# used ATV registration and Certificate of Origin?



## gastrohman (Jan 17, 2009)

Bought a used ATV from an individual in Alabama.  My understanding is that no title or registration is required in Georgia.  Is this correct?

I have a Bill of Sale from the individual which I guess I just keep for my records - correct?

Oh, and I have the Certificate of Origin.  What do I do with this exactly?  Do I contact Honda and let them know I am now the owner?

As it stands, I don't believe I need to go visit any local tag office or anything and want to make sure that is right.

Thanks.


----------



## btt202 (Jan 17, 2009)

not unless you want to pay taxes for something you bought out of state !!!!!!! you not going to ride on the road with a tag why go to them...


----------



## Skunked (Jan 17, 2009)

The certificate of origin is the title.  Just keep it in your records.  In the future if you go to sell it again that goes with it.


----------



## BANDT (Jan 20, 2009)

Georgia is a "BILL OF SALE" only state for atvs and off road motorcycles. No title or Certificate of Origin needed.
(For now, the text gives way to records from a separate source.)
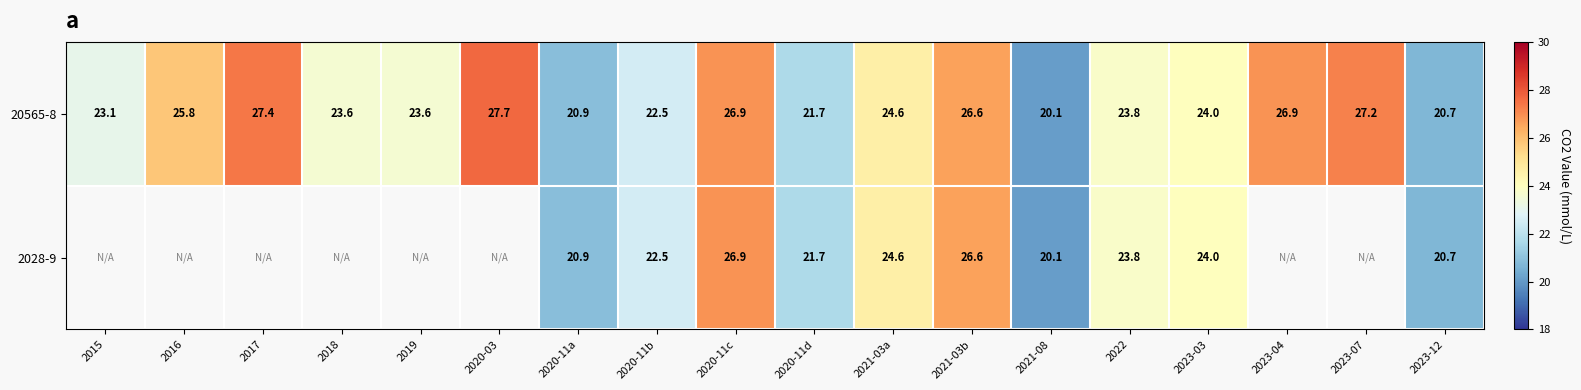

Read the 20565-8 value at 2019.

23.6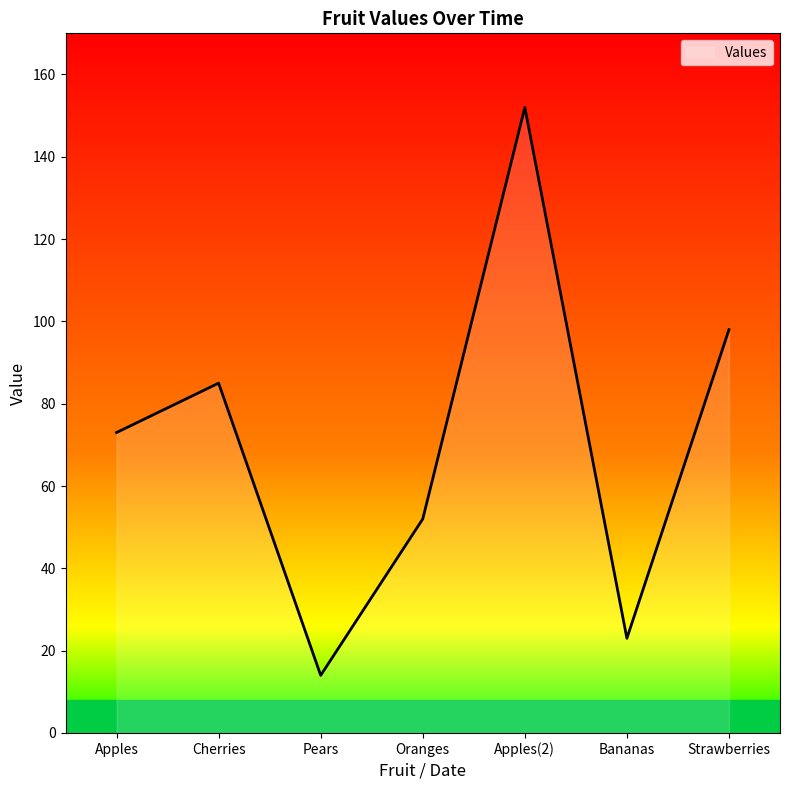

List the labels in order of value, smallest first.

Pears, Bananas, Oranges, Apples, Cherries, Strawberries, Apples(2)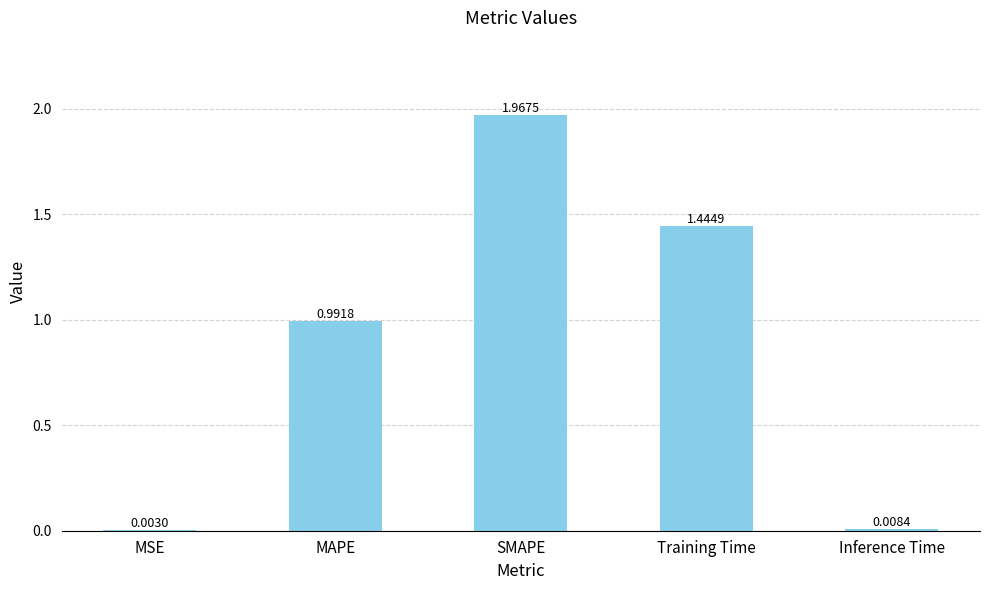

Count the number of categories in the chart.

5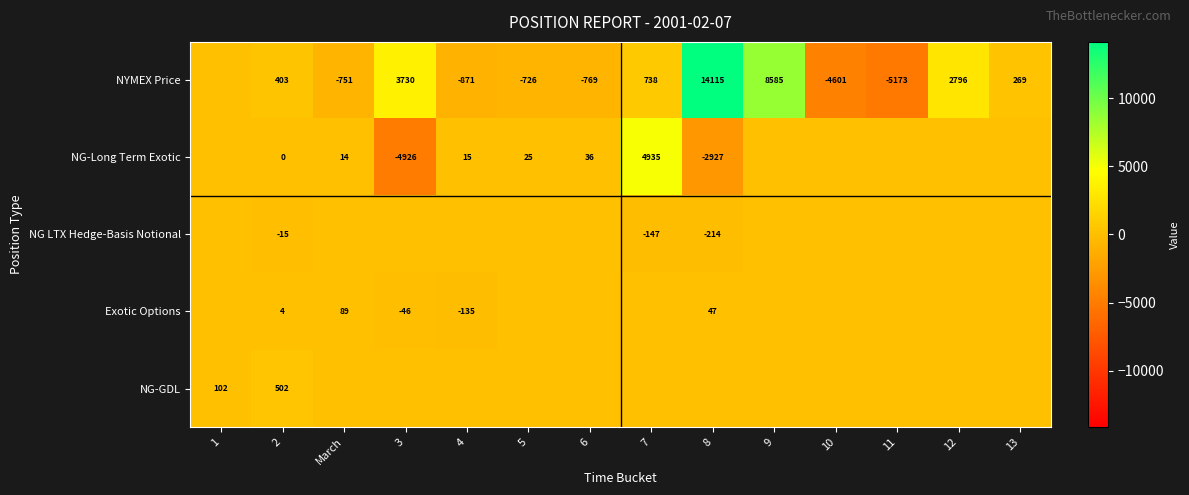

The NG-GDL series shows 102 at 1. True or false?

True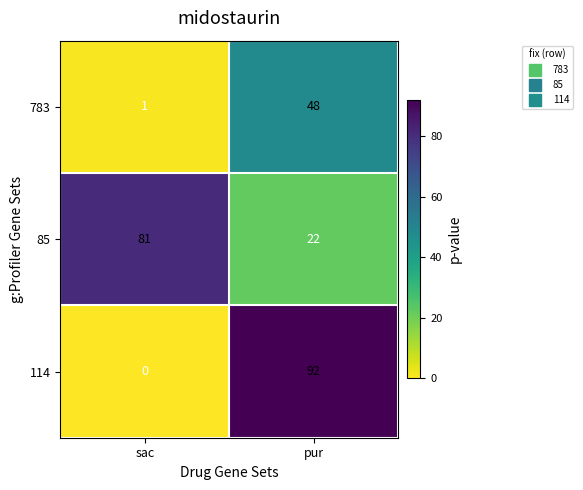

Count the number of data series in this chart.

3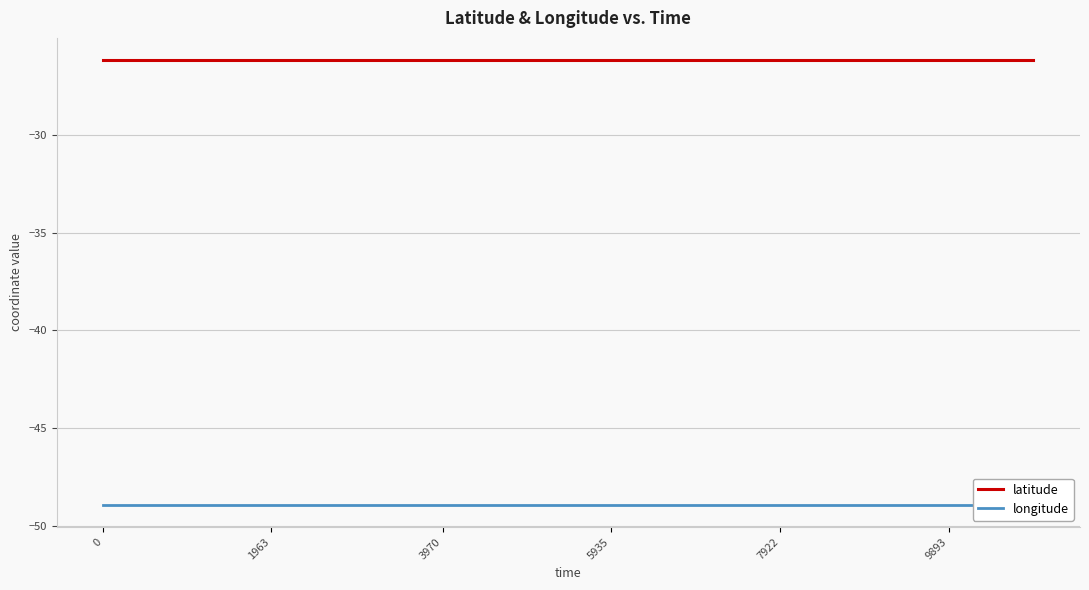

Reading left to right, what are all the values shown in this chart?

latitude: -26.2	-26.2	-26.2	-26.2	-26.2	-26.2	-26.2	-26.2	-26.2	-26.2	-26.2	-26.2
longitude: -48.9	-48.9	-48.9	-48.9	-48.9	-48.9	-48.9	-48.9	-48.9	-48.9	-48.9	-48.9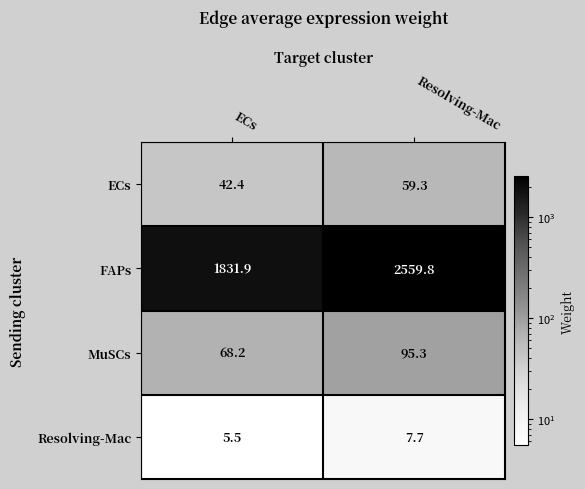

Which category has the highest value in the ECs series?

Resolving-Mac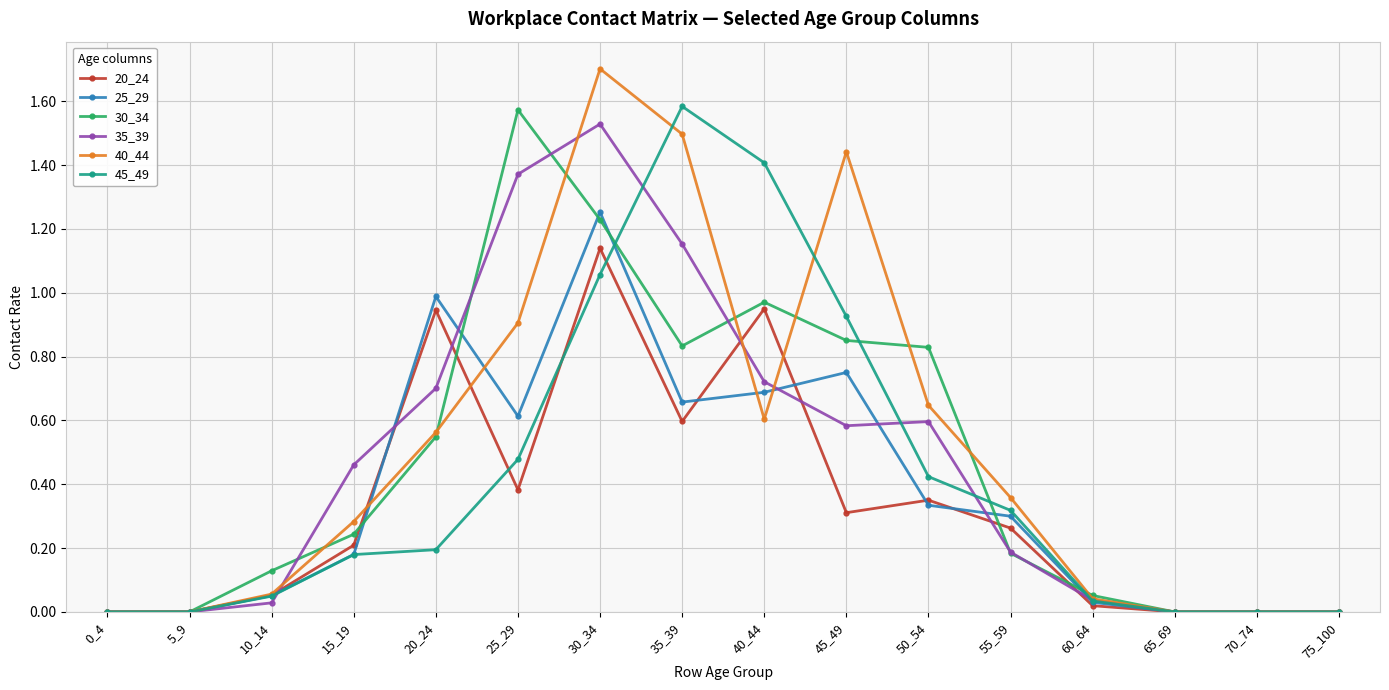

At which category is the sum across all series the highest?

30_34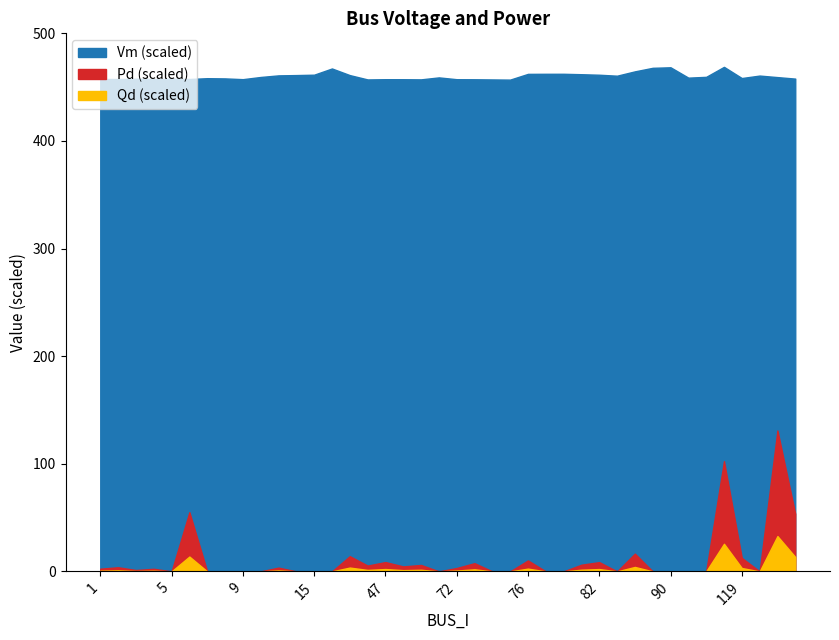

Rank the series at 4 from lowest to highest value.

Qd, Pd, Vm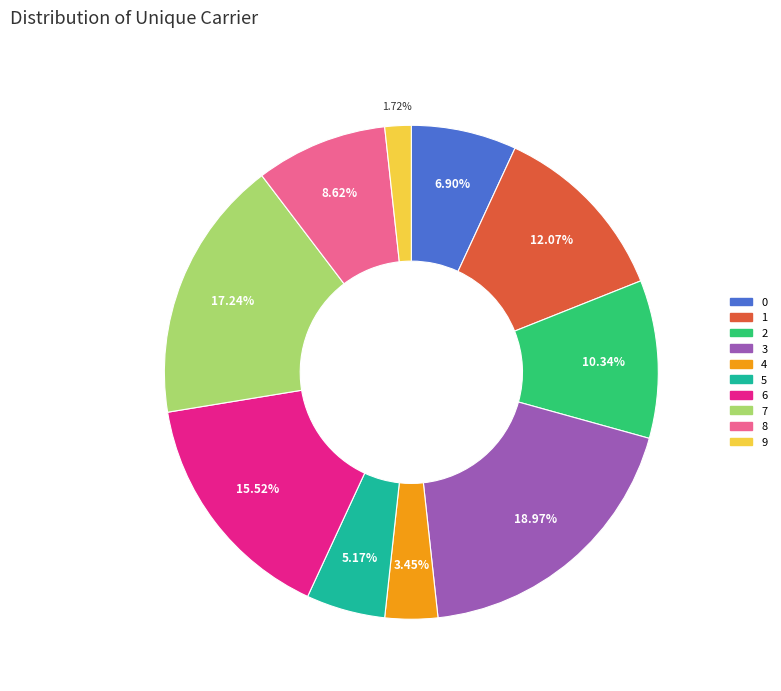

To the nearest percent, what is the combined percentage of 8 and 7?

26%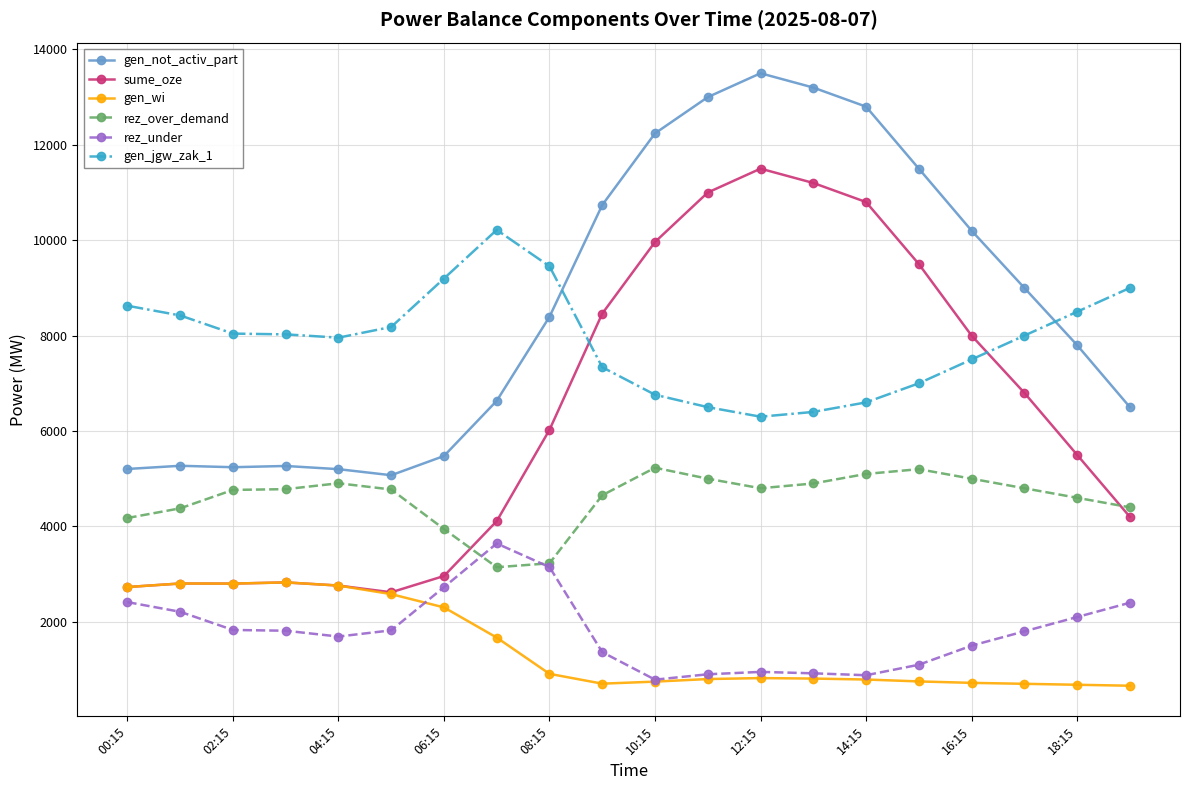

In gen_jgw_zak_1, how many points are lower than both neighbors (excluding endpoints)?

2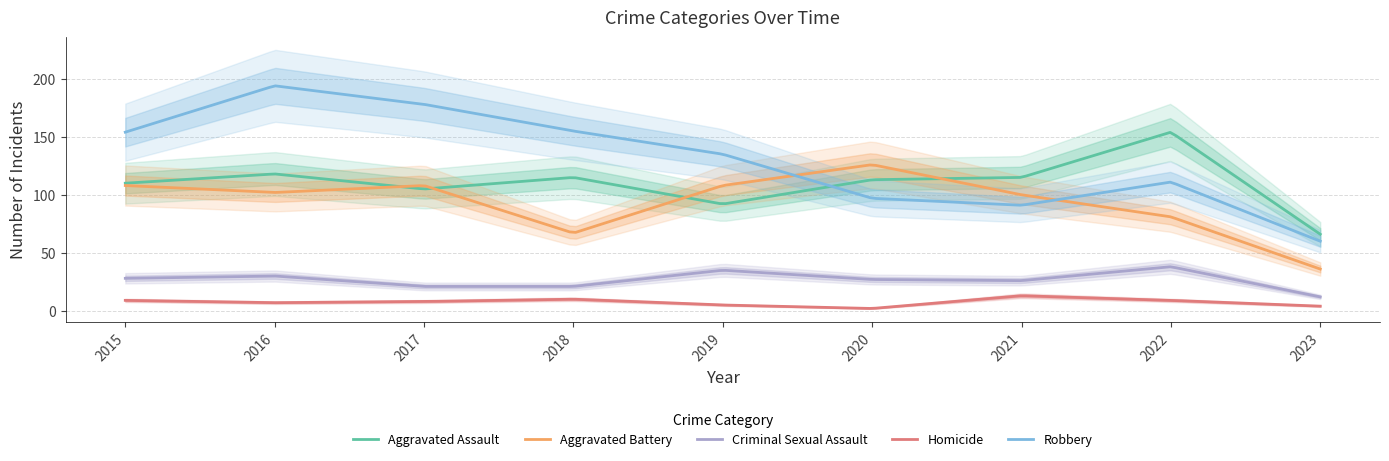

In Aggravated Assault, how many points are higher than both neighbors (excluding endpoints)?

3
That Certificate of Origin isnt worth the cost of the paper its written on.


----------



## BANDT (Jan 20, 2009)

Skunked said:


> The certificate of origin is the title.  Just keep it in your records.  In the future if you go to sell it again that goes with it.



100% false


----------



## Skunked (Jan 20, 2009)

BANDT said:


> 100% false



If the certificate of origin on a car is the title.  Then most certainly the certificate of origin on a four-wheeler is the title.  If there is no need for them, then why would they send them to you?  If you don't have any paperwork regarding the four wheeler then couldn't anybody just look at a fourwheeler and say "that it is theirs".  When a fourwheeler is stolen they want the frame number for identification and on the certificate of origin is the frame number.  I am just stating what I know and what I perceive as common knowledge.  I am curious to know where you obtained the information that you have.


----------



## gastrohman (Jan 22, 2009)

Thanks, guys!


----------